Cinque P, Cleator G M, Weber T, Monteyne P, Sindic C, Gerna G, van Loon A M, Klapper P E
Ospedale San Raffaele, Milan, Italy.
J Neurovirol. 1998 Feb;4(1):120-32. doi: 10.3109/13550289809113490.
Cytomegalovirus (CMV) infections are common and severe complications of HIV infection. The virus involves the nervous system, causing encephalitis, polyradiculomyelitis and peripheral neuropathies. Due to their limited sensitivity, traditional virological approaches, such as virus isolation or antigen detection in the CSF are useful only in limited instances, e.g. CMV polyradiculopathy. The aetiological diagnosis of these disorders relies on the analysis of cerebrospinal fluid by PCR and quantitative PCR may be important to establish the extent of CNS lesions and to monitor the efficacy of antiviral treatments. CMV is susceptible to various antivirals, including ganciclovir, foscarnet and cidofovir. CMV infections of the nervous system, in particular encephalitis, however, show only a poor response to standard treatments. Drug combination treatments i.e. ganciclovir plus foscarnet, are currently under evaluation in clinical trials.

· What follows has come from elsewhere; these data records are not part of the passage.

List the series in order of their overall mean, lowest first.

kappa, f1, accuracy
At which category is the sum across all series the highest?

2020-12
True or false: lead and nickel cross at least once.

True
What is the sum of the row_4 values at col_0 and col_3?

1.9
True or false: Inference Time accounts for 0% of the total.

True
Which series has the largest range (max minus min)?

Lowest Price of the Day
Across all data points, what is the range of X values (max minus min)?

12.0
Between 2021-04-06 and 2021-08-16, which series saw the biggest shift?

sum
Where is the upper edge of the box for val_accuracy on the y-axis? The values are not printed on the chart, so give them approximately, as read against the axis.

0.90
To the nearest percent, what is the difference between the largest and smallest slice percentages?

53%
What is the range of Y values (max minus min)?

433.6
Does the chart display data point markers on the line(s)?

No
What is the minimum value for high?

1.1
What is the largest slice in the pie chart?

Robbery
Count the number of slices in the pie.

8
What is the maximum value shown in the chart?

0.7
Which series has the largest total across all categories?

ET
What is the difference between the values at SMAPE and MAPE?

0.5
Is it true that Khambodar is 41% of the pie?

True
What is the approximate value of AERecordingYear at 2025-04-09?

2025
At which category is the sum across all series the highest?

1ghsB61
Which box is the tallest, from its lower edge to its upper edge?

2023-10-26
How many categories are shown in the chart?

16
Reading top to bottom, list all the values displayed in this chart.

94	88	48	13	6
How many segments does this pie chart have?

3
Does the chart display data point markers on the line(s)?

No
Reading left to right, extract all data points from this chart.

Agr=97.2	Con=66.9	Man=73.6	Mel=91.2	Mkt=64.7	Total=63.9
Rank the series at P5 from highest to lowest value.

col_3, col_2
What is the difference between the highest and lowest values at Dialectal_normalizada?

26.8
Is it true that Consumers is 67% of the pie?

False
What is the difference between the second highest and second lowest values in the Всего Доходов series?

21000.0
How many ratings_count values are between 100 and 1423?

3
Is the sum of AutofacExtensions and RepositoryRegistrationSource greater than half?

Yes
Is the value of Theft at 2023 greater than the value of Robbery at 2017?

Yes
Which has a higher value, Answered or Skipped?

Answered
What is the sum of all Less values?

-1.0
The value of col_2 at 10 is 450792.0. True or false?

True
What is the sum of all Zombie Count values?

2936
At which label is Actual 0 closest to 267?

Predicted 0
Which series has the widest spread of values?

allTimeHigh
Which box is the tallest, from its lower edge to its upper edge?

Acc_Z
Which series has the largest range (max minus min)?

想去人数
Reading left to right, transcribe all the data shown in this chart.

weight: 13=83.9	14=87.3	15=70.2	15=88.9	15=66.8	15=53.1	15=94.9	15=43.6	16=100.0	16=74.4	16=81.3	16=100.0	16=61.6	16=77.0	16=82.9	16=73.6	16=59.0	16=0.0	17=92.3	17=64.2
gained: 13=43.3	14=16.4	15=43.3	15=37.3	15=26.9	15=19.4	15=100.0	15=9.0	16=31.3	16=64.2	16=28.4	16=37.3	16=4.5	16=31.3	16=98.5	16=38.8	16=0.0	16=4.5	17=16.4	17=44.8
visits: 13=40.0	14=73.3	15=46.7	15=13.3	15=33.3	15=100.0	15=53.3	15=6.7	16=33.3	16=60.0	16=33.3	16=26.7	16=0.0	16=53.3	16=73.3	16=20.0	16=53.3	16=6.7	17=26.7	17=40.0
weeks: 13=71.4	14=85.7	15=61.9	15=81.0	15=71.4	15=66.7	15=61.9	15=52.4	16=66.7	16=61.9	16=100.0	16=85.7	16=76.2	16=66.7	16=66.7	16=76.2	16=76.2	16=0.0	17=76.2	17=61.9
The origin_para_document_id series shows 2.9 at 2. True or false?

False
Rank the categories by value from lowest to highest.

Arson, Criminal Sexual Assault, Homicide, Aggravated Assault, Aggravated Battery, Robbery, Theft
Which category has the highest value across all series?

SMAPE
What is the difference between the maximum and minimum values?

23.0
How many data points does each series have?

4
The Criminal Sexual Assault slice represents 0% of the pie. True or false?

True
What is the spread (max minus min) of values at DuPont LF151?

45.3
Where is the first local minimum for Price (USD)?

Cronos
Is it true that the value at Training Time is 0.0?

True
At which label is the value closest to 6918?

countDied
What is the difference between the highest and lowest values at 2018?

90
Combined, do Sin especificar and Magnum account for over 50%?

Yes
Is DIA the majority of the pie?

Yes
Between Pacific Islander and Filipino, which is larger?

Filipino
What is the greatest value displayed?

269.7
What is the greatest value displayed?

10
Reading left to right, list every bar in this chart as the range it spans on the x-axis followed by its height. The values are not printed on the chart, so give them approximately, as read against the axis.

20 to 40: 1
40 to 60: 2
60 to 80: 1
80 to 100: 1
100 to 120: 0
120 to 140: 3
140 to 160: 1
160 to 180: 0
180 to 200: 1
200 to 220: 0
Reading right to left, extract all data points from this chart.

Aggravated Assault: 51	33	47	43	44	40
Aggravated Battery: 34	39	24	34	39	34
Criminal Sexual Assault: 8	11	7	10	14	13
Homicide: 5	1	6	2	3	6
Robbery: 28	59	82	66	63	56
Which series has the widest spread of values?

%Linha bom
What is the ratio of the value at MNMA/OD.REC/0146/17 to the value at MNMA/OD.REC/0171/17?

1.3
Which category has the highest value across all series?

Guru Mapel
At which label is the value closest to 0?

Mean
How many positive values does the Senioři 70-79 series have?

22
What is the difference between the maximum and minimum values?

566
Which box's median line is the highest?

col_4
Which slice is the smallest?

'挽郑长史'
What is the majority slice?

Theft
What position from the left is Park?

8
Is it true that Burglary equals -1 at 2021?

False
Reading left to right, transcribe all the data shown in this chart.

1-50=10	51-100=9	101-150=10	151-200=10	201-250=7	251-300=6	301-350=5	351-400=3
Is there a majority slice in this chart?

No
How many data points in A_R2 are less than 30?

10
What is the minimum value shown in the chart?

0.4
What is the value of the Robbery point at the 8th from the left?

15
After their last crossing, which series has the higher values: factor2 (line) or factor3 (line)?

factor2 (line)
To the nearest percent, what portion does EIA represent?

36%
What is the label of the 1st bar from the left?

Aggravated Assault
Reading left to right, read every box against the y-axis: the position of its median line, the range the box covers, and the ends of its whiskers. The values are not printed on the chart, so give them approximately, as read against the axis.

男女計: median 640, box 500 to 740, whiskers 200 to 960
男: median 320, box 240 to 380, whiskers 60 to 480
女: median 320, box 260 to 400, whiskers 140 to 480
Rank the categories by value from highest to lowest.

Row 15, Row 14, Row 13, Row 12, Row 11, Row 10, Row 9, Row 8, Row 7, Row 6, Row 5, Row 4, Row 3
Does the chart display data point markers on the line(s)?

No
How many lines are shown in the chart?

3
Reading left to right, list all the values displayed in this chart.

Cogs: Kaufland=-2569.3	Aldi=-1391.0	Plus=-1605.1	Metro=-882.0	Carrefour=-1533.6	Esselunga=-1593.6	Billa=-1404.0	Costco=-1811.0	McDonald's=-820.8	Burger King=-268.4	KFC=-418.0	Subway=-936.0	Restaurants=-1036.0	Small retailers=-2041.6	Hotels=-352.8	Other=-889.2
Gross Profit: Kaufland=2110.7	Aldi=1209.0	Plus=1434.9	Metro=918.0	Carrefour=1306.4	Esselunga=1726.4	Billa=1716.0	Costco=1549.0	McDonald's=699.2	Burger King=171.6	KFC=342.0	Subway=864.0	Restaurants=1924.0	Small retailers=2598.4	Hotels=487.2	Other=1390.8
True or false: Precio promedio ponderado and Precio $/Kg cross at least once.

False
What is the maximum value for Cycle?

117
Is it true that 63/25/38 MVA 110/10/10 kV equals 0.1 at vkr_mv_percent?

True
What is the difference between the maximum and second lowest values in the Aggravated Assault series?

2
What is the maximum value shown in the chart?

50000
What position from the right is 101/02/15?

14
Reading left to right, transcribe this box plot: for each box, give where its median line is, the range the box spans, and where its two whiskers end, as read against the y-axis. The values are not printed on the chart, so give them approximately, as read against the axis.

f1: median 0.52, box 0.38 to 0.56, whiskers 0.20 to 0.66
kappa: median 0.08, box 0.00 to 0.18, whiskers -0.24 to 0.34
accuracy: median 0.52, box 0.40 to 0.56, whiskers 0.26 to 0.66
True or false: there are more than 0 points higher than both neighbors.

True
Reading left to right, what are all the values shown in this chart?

巨细胞病毒(CMV)感染是HIV感染常见且严重的并发症。该病毒累及神经系统,可引发脑炎、多发性神经根脊髓炎及周围神经病变。由于传统病毒学方法(如病毒分离或脑脊液中的抗原检测)敏感性有限,仅在有限情况下(如CMV多发性神经根病)有用。这些疾病的病因诊断依赖于通过PCR分析脑脊液,定量PCR对于确定中枢神经系统病变程度及监测抗病毒治疗效果可能很重要。CMV对多种抗病毒药物敏感,包括更昔洛韦、膦甲酸钠和西多福韦。然而,神经系统的CMV感染,尤其是脑炎,对标准治疗反应不佳。药物联合治疗(即更昔洛韦加膦甲酸钠)目前正在临床试验中进行评估。